May she, the Holy Virgin, help us to follow his invitation: “Do whatever he tells you”, so that we can fully open up to Jesus, recognizing in everyday life the signs of his vitalizing presence.
Saint Peter’s Square
2nd Sunday in Ordinary time Year C, 17 January 2016
Dear Brothers and Sisters, Good morning!
This Sunday’s Gospel presents the prodigious event that occurred at Cana, a village in Galilee, during a wedding feast also attended by Mary and Jesus, with his first disciples (cf. Jn 2:1-11). The Mother points out to her Son that the wine has run out, and, after responding that his hour had not yet come, Jesus nevertheless accepts her request and gives to the bride and groom the best wine of the entire feast. The Evangelist underlines that this was the first of the signs Jesus performed; it “manifested his glory; and his disciples believed in him” (v. 11).

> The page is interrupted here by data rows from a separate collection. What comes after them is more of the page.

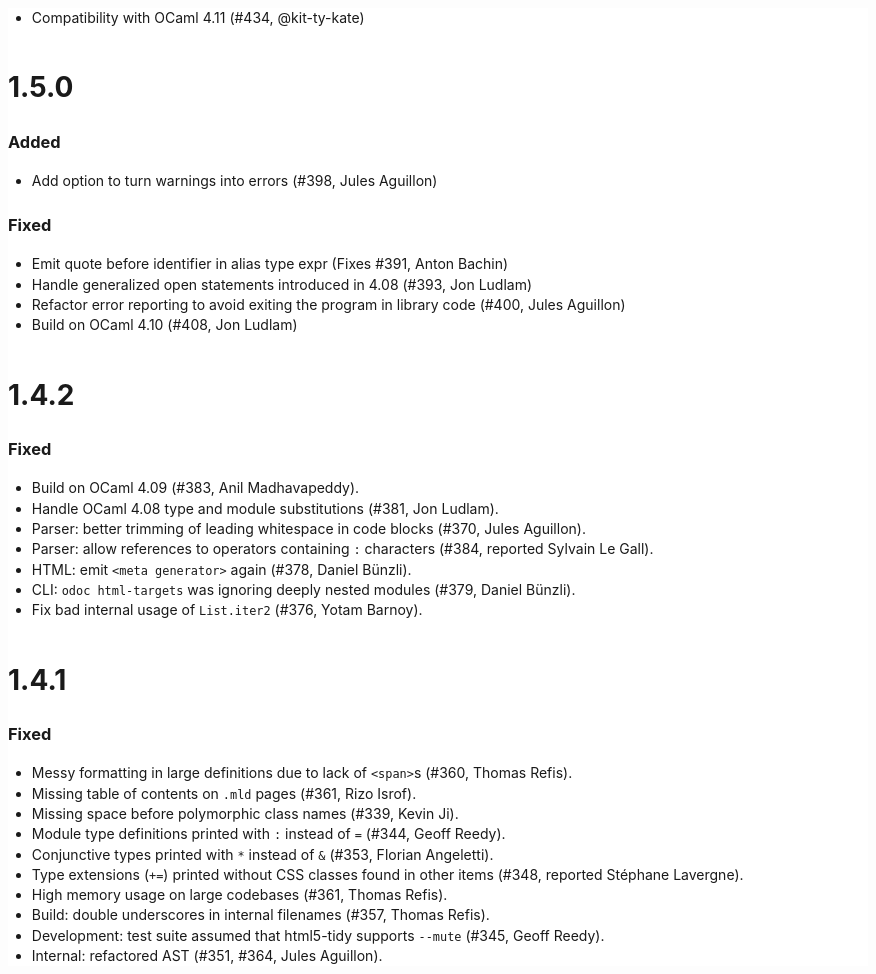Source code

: - Compatibility with OCaml 4.11 (#434, @kit-ty-kate)

# 1.5.0

### Added

- Add option to turn warnings into errors (#398, Jules Aguillon)

### Fixed

- Emit quote before identifier in alias type expr (Fixes #391, Anton Bachin)
- Handle generalized open statements introduced in 4.08 (#393, Jon Ludlam)
- Refactor error reporting to avoid exiting the program in library code
  (#400, Jules Aguillon)
- Build on OCaml 4.10 (#408, Jon Ludlam)

# 1.4.2

### Fixed

- Build on OCaml 4.09 (#383, Anil Madhavapeddy).
- Handle OCaml 4.08 type and module substitutions (#381, Jon Ludlam).
- Parser: better trimming of leading whitespace in code blocks (#370, Jules
  Aguillon).
- Parser: allow references to operators containing `:` characters (#384,
  reported Sylvain Le Gall).
- HTML: emit `<meta generator>` again (#378, Daniel Bünzli).
- CLI: `odoc html-targets` was ignoring deeply nested modules (#379, Daniel
  Bünzli).
- Fix bad internal usage of `List.iter2` (#376, Yotam Barnoy).

# 1.4.1

### Fixed

- Messy formatting in large definitions due to lack of `<span>`s (#360, Thomas
  Refis).
- Missing table of contents on `.mld` pages (#361, Rizo Isrof).
- Missing space before polymorphic class names (#339, Kevin Ji).
- Module type definitions printed with `:` instead of `=` (#344, Geoff Reedy).
- Conjunctive types printed with `*` instead of `&` (#353, Florian Angeletti).
- Type extensions (`+=`) printed without CSS classes found in other items (#348,
  reported Stéphane Lavergne).
- High memory usage on large codebases (#361, Thomas Refis).
- Build: double underscores in internal filenames (#357, Thomas Refis).
- Development: test suite assumed that html5-tidy supports `--mute` (#345,
  Geoff Reedy).
- Internal: refactored AST (#351, #364, Jules Aguillon).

Miracles, thus, are extraordinary signs that accompany the Good News and have the purpose of causing or strengthening faith in Jesus. In the miracle performed at Cana, we are able to glimpse an act of benevolence on the part of Jesus toward the bride and groom, a sign of God’s blessing on the marriage. The love between a man and a woman is therefore a good path through which to live the Gospel, that is, to set out with joy on the path of holiness.
Yet the miracle at Cana does not pertain only to spouses. Every human person is called to encounter the Lord in his or her life. Christian faith is a gift which we receive in Baptism and which allows us to encounter God. Faith intersects times of joy and pain, of light and darkness, as in every authentic experience of love. The narrative of the wedding at Cana invites us to rediscover that Jesus does not present himself to us as a judge ready to condemn our faults, nor as a commander who imposes upon us to blindly follow his orders; he is manifest as Saviour of mankind, as brother, as our elder brother, Son of the Father: he presents himself as he who responds to the expectations and promises of joy that dwell in the heart of each one of us.
Thus we can ask ourselves: do I really know the Lord like this? Do I feel him close to me, to my life? Am I responding to him on the wavelength of that spousal love which he manifests each day to everyone, to every human being? It is about realizing that Jesus looks for us and invites us to make room in the inner reaches of our heart. In this walk of faith with him we are not left alone: we have received the gift of the Blood of Christ. The large stone jars that Jesus had filled with water in order to transform it into wine (v. 7) are a sign of the passage from the old to the new covenant: in place of the water used for the rites of purification, we have received the Blood of Jesus, poured out in a sacramental way in the Eucharist and in the bloodstained way of the Passion and of the Cross. The Sacraments, which originate from the Pascal Mystery, instill in us supernatural strength and enable us to experience the infinite mercy of God.
May the Virgin Mary, model of meditation of the words and acts of the Lord, help us to rediscover with faith the beauty and richness of the Eucharist and of the other Sacraments, which render present God’s faithful love for us. In this way we fall ever more in love with the Lord Jesus, our Bridegroom, and we go to meet him with our lamps alight with our joyous faith, thus becoming his witnesses in the world.